I remember this A&R guy was in New York, a friend of our friend Julie Panebianco she just had this new record, "It's going to be huge." It was a Nirvana record. She played the first cuts, holy shit. It sounded so much like the Replacements, but it was so much better played and produced.

But I don't know, I think if we would have put out Grave Dancers like two years earlier, it would have been better for us, because it would have been more like, we weren't trying to mop up on grunge rock, we were grunge rock. But the timing of that just kind of seemed like there's this burgeoning thing that people had no fucking idea we'd been kicking around for 11 years. No one had any idea. It was kind of frustrating to us. It was like, "holy fuck. Why do people want to jump up on the stage and stage dive, and shit, you know?"

Back in the day, when you would tour it's like, start your own fucking band. Don't crowd my show, you know. Yeah, it was weird. At that point, we were kind of all in our thirties, early thirties. We're kind of seasoned vets, and played a lot of clubs and shit. Then we'd play all these clubs in Europe and shit, and there'd be 180 dudes, and for that record, there would be like 5000 women there. It was like girls and shit, it was really weird. We weren't prepared for it at all, you know?

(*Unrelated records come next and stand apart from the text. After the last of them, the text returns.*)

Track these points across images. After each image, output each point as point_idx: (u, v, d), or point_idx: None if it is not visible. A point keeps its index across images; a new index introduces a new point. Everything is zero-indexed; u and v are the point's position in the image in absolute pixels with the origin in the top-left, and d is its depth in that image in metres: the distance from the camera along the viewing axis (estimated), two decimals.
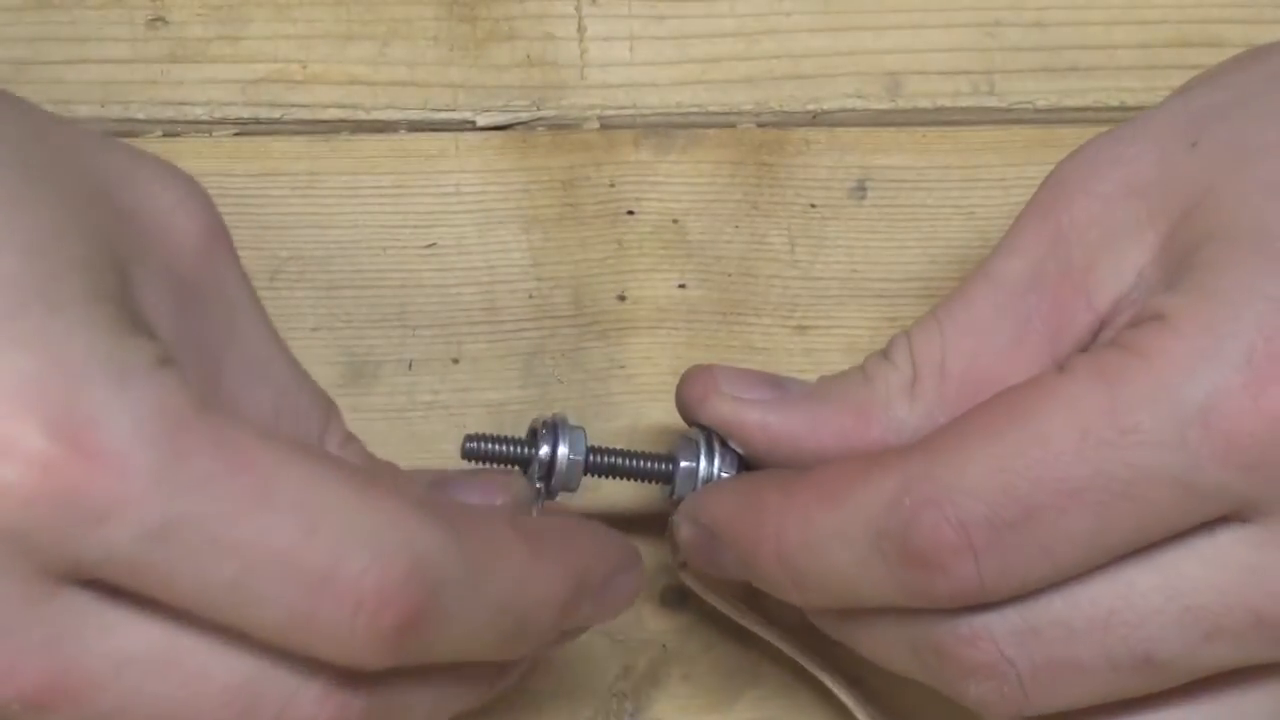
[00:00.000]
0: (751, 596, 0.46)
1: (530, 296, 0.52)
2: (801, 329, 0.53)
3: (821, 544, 0.43)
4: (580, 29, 0.54)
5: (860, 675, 0.49)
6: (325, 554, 0.38)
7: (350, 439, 0.44)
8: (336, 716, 0.40)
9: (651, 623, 0.51)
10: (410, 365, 0.51)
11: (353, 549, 0.38)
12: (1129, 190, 0.43)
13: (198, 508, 0.37)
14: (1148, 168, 0.43)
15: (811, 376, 0.51)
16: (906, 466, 0.42)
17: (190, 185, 0.42)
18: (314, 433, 0.43)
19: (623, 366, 0.52)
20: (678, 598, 0.51)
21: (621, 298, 0.53)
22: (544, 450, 0.46)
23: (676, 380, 0.47)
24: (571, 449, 0.46)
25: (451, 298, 0.52)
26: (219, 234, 0.42)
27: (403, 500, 0.40)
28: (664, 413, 0.52)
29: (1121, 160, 0.44)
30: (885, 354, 0.45)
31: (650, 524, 0.50)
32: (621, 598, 0.45)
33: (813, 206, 0.54)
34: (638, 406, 0.52)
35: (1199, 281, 0.41)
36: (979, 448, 0.41)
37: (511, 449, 0.47)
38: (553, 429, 0.46)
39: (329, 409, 0.44)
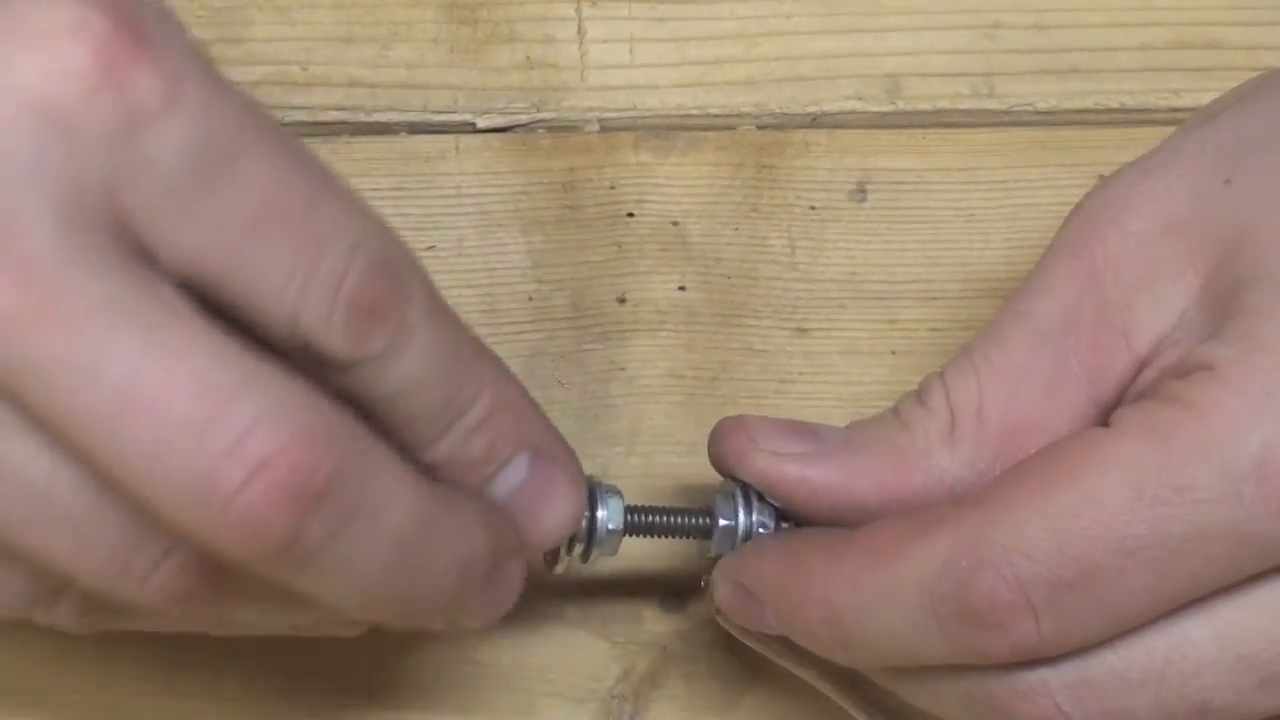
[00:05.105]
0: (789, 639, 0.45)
1: (530, 299, 0.52)
2: (801, 331, 0.53)
3: (871, 606, 0.42)
4: (580, 31, 0.54)
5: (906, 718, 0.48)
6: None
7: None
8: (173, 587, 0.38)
9: (652, 625, 0.51)
10: None
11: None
12: (1165, 228, 0.43)
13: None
14: (1182, 204, 0.43)
15: (811, 379, 0.51)
16: (959, 527, 0.41)
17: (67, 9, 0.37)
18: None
19: (623, 369, 0.52)
20: (678, 600, 0.51)
21: (621, 300, 0.53)
22: (584, 517, 0.45)
23: (676, 382, 0.46)
24: (611, 517, 0.45)
25: (451, 300, 0.51)
26: (123, 41, 0.37)
27: (327, 396, 0.38)
28: (663, 415, 0.52)
29: (1153, 196, 0.43)
30: (920, 398, 0.44)
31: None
32: (509, 587, 0.43)
33: (813, 209, 0.54)
34: (638, 408, 0.52)
35: (1245, 329, 0.41)
36: (1033, 508, 0.41)
37: None
38: (590, 496, 0.45)
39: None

We could tell it wouldn't be good for the longevity of our band. Just like, "holy shit. Anytime girls are screaming at a quiet part of the show, that's not our bag, you know?" So, I don't know if we were prepared to deal with it, but we did the best we could at that time. Hindsight it's like, we never really were the kind of band that micromanaged every decision we made. We just kind of were like, "Fuck it, let's just do this and see what it's like." If we were in a bad situation, like a shitty tour, we weren't the kind of band that would cancel after four days. "Oh, 10 weeks of this, I could do anything for 10 weeks, but I'll never do this again." You'd do a shitty tour that you hated.


PSF: What do you ultimately hope the band's legacy will be?

DM: I don't know. I'm going to have you write something about that, because you seem to be familiar with the band. I think the band was better than it's remembered as. I don't know.

Well people like at my age, forties and fifties are like, "I can't believe you used to be in a fucking cool band. What happened?" You know, I have no idea.

For me, I've said this before, but I think Dave is a very talented writer. I think he had a really unique voice, and he was certainly part of something. I think he was a really big part of it initially, and it's kind of sad to see in hindsight, it seems like it's such a fucking zit on the elephant man. It's like, it means almost nothing to people.

I think on the way up, as long as you're a great writer, and when you're on the top, it's great. But I don't think any of us were prepared for what it's like on the way down, you know?